(Records excerpted from a collection)
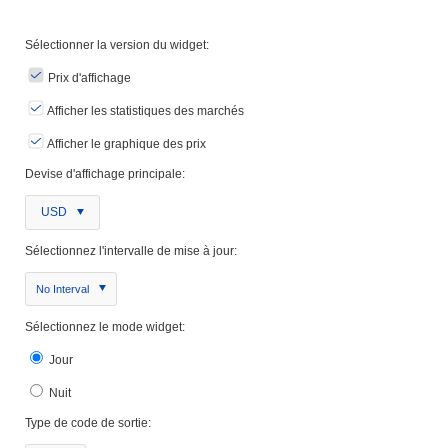
Sélectionner la version du widget:
Prix ​​d'affichage
Afficher les statistiques des marchés
Afficher le graphique des prix
Devise d'affichage principale:
USD
Sélectionnez l'intervalle de mise à jour:
No Interval
Sélectionnez le mode widget:
Jour
Nuit
Type de code de sortie:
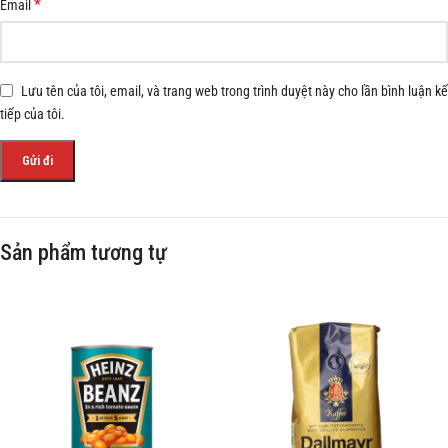
*
Email
Lưu tên của tôi, email, và trang web trong trình duyệt này cho lần bình luận kế
tiếp của tôi.
Sản phẩm tương tự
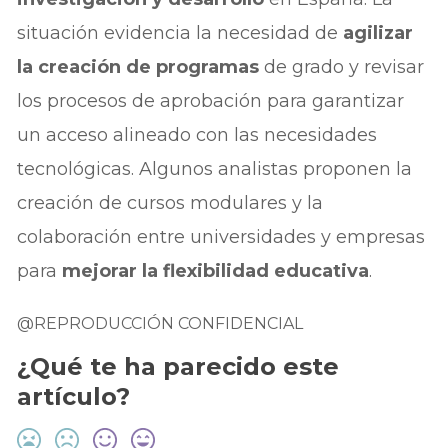
situación evidencia la necesidad de
agilizar
la creación de programas
de grado y revisar
los procesos de aprobación para garantizar
un acceso alineado con las necesidades
tecnológicas. Algunos analistas proponen la
creación de cursos modulares y la
colaboración entre universidades y empresas
para
mejorar la flexibilidad educativa
.
@REPRODUCCIÓN CONFIDENCIAL
¿Qué te ha parecido este
artículo?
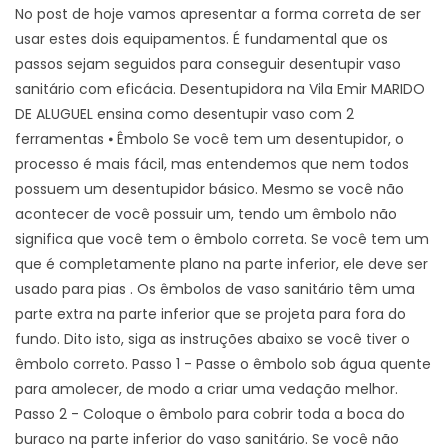
No post de hoje vamos apresentar a forma correta de ser
usar estes dois equipamentos. É fundamental que os
passos sejam seguidos para conseguir desentupir vaso
sanitário com eficácia. Desentupidora na Vila Emir MARIDO
DE ALUGUEL ensina como desentupir vaso com 2
ferramentas ⦁ Êmbolo Se você tem um desentupidor, o
processo é mais fácil, mas entendemos que nem todos
possuem um desentupidor básico. Mesmo se você não
acontecer de você possuir um, tendo um êmbolo não
significa que você tem o êmbolo correta. Se você tem um
que é completamente plano na parte inferior, ele deve ser
usado para pias . Os êmbolos de vaso sanitário têm uma
parte extra na parte inferior que se projeta para fora do
fundo. Dito isto, siga as instruções abaixo se você tiver o
êmbolo correto. Passo 1 - Passe o êmbolo sob água quente
para amolecer, de modo a criar uma vedação melhor.
Passo 2 - Coloque o êmbolo para cobrir toda a boca do
buraco na parte inferior do vaso sanitário. Se você não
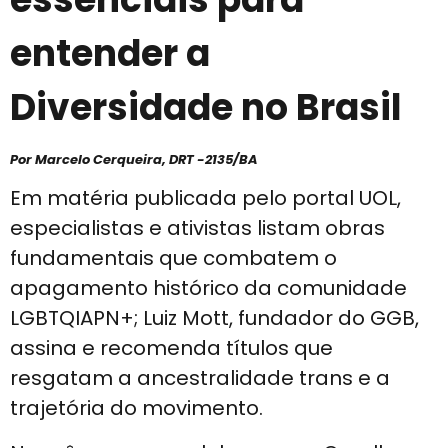
entender a
Diversidade no Brasil
Por Marcelo Cerqueira, DRT -2135/BA
Em matéria publicada pelo portal UOL,
especialistas e ativistas listam obras
fundamentais que combatem o
apagamento histórico da comunidade
LGBTQIAPN+; Luiz Mott, fundador do GGB,
assina e recomenda títulos que
resgatam a ancestralidade trans e a
trajetória do movimento.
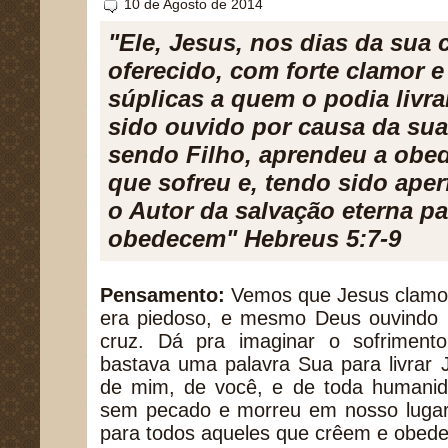
10 de Agosto de 2014
"Ele, Jesus, nos dias da sua 
oferecido, com forte clamor e
súplicas a quem o podia livra
sido ouvido por causa da su
sendo Filho, aprendeu a obed
que sofreu e, tendo sido aper
o Autor da salvação eterna pa
obedecem" Hebreus 5:7-9
Pensamento:
Vemos que Jesus clamou,
era piedoso, e mesmo Deus ouvindo S
cruz. Dá pra imaginar o sofrimen
bastava uma palavra Sua para livrar 
de mim, de você, e de toda humanid
sem pecado e morreu em nosso lugar 
para todos aqueles que crêem e obed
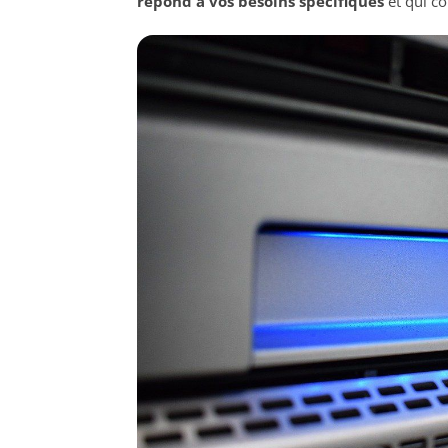
répond à vos besoins spécifiques
et qui co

Work to complete: Pull out each line of the records above that contains the word "sido", and copy it.

Solution:
sido ouvido por causa da su
que sofreu e, tendo sido aper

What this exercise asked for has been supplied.